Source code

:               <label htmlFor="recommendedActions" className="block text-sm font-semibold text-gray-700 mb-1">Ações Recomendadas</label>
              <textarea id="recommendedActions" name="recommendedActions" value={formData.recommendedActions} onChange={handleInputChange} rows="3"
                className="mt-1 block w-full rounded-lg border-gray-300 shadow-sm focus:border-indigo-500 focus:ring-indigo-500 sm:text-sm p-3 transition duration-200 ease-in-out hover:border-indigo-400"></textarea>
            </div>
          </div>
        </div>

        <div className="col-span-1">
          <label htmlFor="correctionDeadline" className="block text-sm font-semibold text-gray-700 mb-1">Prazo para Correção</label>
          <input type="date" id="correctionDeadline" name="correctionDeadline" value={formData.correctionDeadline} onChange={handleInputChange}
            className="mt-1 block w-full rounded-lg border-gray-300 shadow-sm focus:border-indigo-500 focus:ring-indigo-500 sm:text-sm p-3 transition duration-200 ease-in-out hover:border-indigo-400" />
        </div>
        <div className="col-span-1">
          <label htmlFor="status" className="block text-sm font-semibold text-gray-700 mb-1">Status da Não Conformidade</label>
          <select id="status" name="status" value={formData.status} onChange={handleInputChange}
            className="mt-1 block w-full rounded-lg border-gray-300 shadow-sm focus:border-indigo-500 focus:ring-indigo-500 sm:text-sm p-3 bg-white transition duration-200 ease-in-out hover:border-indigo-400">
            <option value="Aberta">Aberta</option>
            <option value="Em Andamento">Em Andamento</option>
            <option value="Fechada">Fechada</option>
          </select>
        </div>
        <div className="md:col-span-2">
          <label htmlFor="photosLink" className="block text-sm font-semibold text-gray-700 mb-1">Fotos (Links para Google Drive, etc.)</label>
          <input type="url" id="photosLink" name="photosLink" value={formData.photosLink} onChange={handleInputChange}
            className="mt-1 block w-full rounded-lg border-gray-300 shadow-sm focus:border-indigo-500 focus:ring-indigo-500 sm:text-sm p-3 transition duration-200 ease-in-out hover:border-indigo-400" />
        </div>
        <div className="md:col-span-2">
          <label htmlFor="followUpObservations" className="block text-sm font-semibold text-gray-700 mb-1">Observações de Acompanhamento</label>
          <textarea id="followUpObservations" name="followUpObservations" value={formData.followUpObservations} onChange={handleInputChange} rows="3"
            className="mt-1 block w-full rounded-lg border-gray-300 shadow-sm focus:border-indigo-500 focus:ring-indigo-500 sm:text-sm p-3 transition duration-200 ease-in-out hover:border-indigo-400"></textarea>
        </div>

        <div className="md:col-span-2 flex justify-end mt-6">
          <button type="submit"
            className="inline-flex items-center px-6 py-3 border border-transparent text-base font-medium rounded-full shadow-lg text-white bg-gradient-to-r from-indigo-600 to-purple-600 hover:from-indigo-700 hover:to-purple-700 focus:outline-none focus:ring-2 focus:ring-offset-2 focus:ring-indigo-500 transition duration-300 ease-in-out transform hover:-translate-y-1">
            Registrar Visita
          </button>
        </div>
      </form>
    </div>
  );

§ TO-DO ITEM
Tally the lines in the records above that contain the string "rows", and reply with the number alone.

§ ANSWER
2